In a damning appraisal of his work, the CoA wrote that Chaudhry’s conduct had become “seriously objectionable” and they have “no reason to disbelieve the allegations levelled” against him by Rangnekar. The report further stated that Chaudhry “appears determined to use his position to undermine” the authority and functioning of the CoA, which took charge on January 30 last year. The committee felt they were “constrained” to report on Chaudhry to the court once he began “inundating” Johri and Rangnekar with e-mails intended to put pressure on them.
Johri told the court that Chaudhry had accused him of taking “erroneous” decisions during the first three weeks of January last year, the period when he acted as head of the BCCI before the CoA took charge. On January 2, the court had sacked the board president Anurag Thakur and secretary Ajay Shirke and disqualified all existing office bearers pending their approval of the Lodha Committee reforms.
Johri cited an example of Chaudhry’s pressure tactics in his affidavit. Last November Chaudhry sent him an e-mail saying he had violated the BCCI’s rules, and his own contract, by trimming the national selection panels (senior and junior) from five to three members. Johri explained that he took the decision based on “directions” from the Lodha Committee but Chaudhry argued that a court order on January 2 and 3 last year had limited the committee’s powers and as such their instructions were not “binding”.
Johri insisted he made the call after consulting both the BCCI’s senior management and their lawyer. He further added that the Lodha committee told him that the court impasse should not hinder “cricketing activity”. But Chaudhry would not accept that the CEO had acted in “good faith”.
Chaudhry highlighted another “wrongdoing” on the part of both Johri and Rangnekar when they accessed funds from a BCCI bank account at a Union Bank of India in Mumbai in January 2017. But both men argued they were within their right to do so. The court had sacked the board’s office bearers and there was a danger of cricket coming to a standstill if various vendors, suppliers, hotels, and state associations were not paid. Under such an emergency, as per a resolution of the BCCI’s financial committee in 2016, the Union Bank account could be operated by two out of three officials – the CEO (Johri), CFO (Rangnekar) and the board’s manager of game development and administration (Ratnakar Shetty).

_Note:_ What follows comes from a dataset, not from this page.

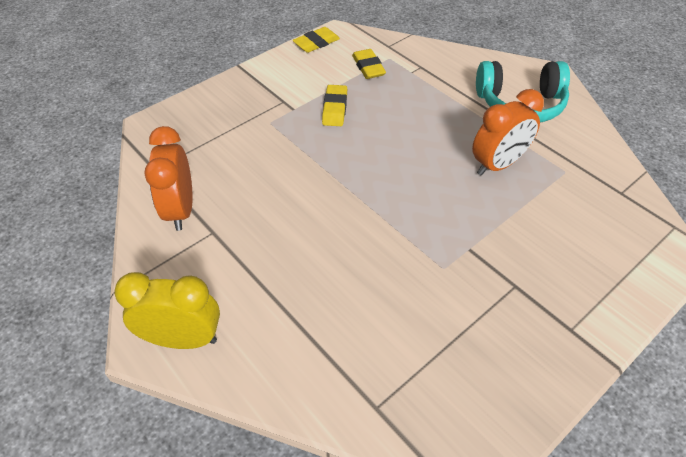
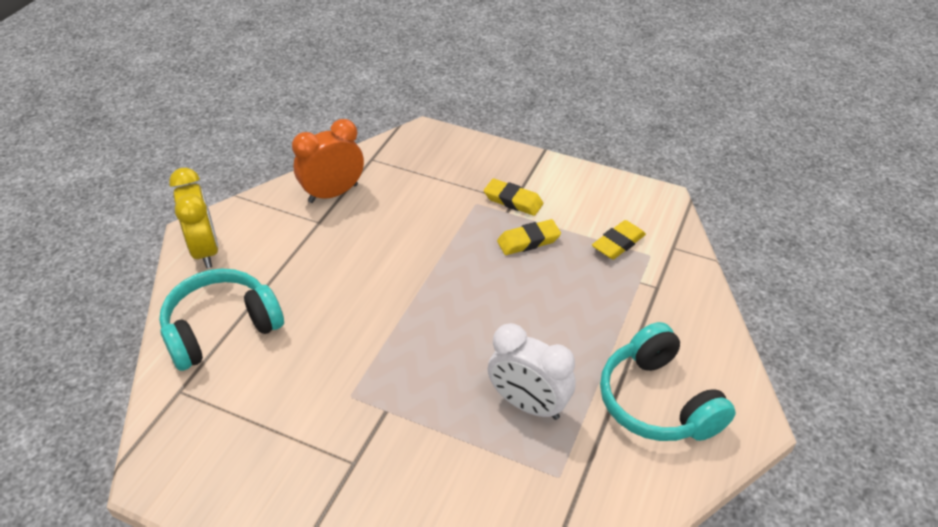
camera: 65 degrees right, 5 degrees down
yellow eraser [292,27,340,53] -> yellow eraser moved to [484,179,543,216]
orange clock [472,89,544,176] -> white clock [488,323,576,420]
none -> turquoise headphones [159,269,284,371]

It was at this juncture the CoA decided to step in. According to Johri, they told Chaudhry that his conduct “is designed to intimidate the professional management of the BCCI and created obstacles in its functioning.” Furthermore, the CoA, in the status report, told the court that Johri had only acted in the “best interests” of the BCCI and should have been “commended rather than vilified”.
The BCCI’s three existing office bearers have been asking the court to take another look at the Lodha reforms, one of which pertains to the demarcation of duties between administrators and management. Supported by many of the state associations, the office bearers prefer control of the board stays in own hands.
The CoA, though, is clearly against that. In an email to Chaudhry on November 22, they said that “vested interests” within the BCCI were trying to create a “parallel” administration, one that wants to stick with the “flawed” existing constitution while opposing the reform process undertaken by the committee. “It is obvious which administration within the BCCI you form part of and support.
“The thrust of your grievances stems from your preference” for the existing BCCI constitution, which was “flawed” and was being replaced by the reforms recommended by the Lodha Committee, approved by the court and being exercised by the professional management under the panel’s supervision.
“It is for this reason that you have been inundating the CEO and CFO with long and verbose emails designed to intimidate them rather than pride any constructive suggestions. Some of the issues raised by you do not even pertain to your duties as Treasurer of the BCCI and it appears that you are insistent on involving yourself with mattes that are outside the scope your duties.”